A refrigerator, a dead cat (preserved by taxidermy), a transistor radio, a cigarette, a child’s white lace dress on a wire hanger: these objects are suspended by wire, in a row, on the monumental, rusted structure of football goal posts. They might be imagined as signifiers of consumerism, aspiration and the transient comforts of leisure and domesticity; imagined via the conduits of commodity culture. As a national sport, football is a site of heroic masculinity, and for many (as numerous biographies attest) it is an escape from the entrapments of poverty, invisibility and the aftermath of political violence. Ironically titled Merry-Go Round (2013), this work by Sislej Xhafa functions as a poignant counter-monument. It offers no heroic figure, and no myth of authority and human victory against the odds. It is a memento mori of sorts, with its displaced goal posts; lifeless cat; and objects that imply human presences (as they offer only absence) and speak only to the anonymous and invisible.

Xhafa, who was born in Kosovo in 1970 (and is now based in New York), is an example of a generation of artists emerging in relation to the lived encounter with political violence: ‘I like to question violence because I come from a very violent country. Art can push beyond what is obvious. To me, it becomes an attitude that is not about proving what is. Because in reality violence is stronger than us. Art is rather about pushing at the edges. To me what is important is not visual memory but memory as it is experienced. My work is not linked to shock. It slowly draws you into an environment and makes you feel. This is my approach to the process of questioning’.

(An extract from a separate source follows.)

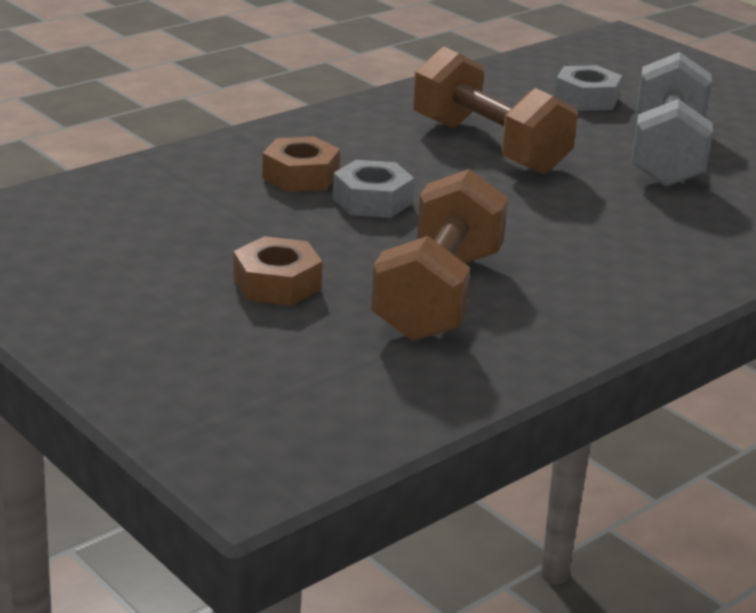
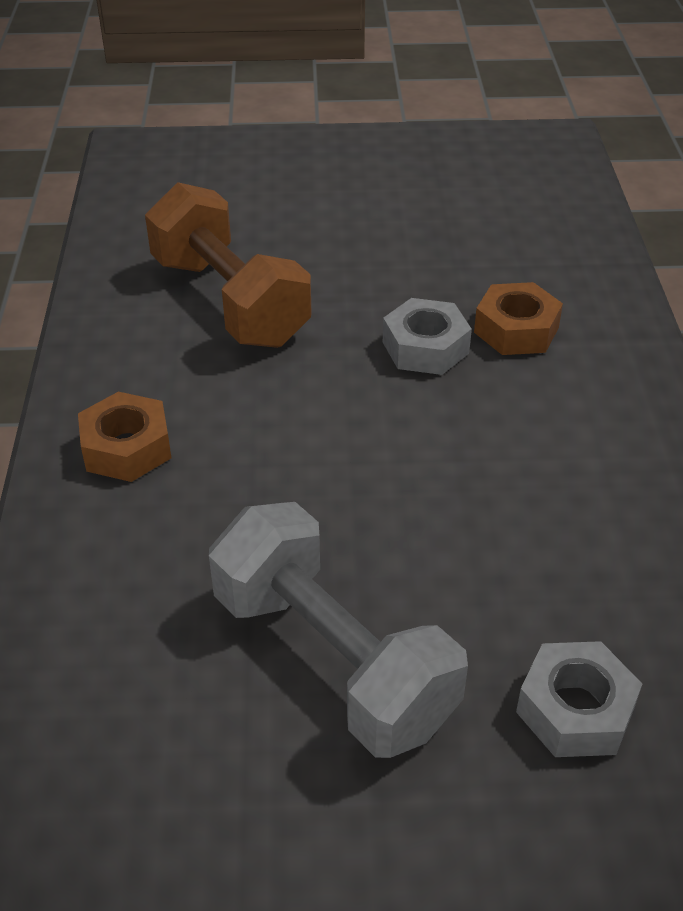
camera: 130 degrees right, 15 degrees up
brown nut [234,236,322,306] -> brown nut moved to [78,392,171,482]
brown dumbbell [413,46,578,174] -> none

Visually Xhafa’s work (across media) suggests historical relationships to early 20th-century European modernism in dialogue with the devastation of the First World War. It speaks also to the critical, experimental practices of the 1960s and 1970s, an important moment in terms of art’s relation to politics. But the work of artists such as Xhafa also brings to these histories (their critique of any belief in a grand, coherent narrative; and an irreproachable truth) a vision grounded in the present. This present is characterised by the escalating entanglements of capitalism, politics, displacement and war, and the survival of those searching for a ground within the uncertain space of the exile.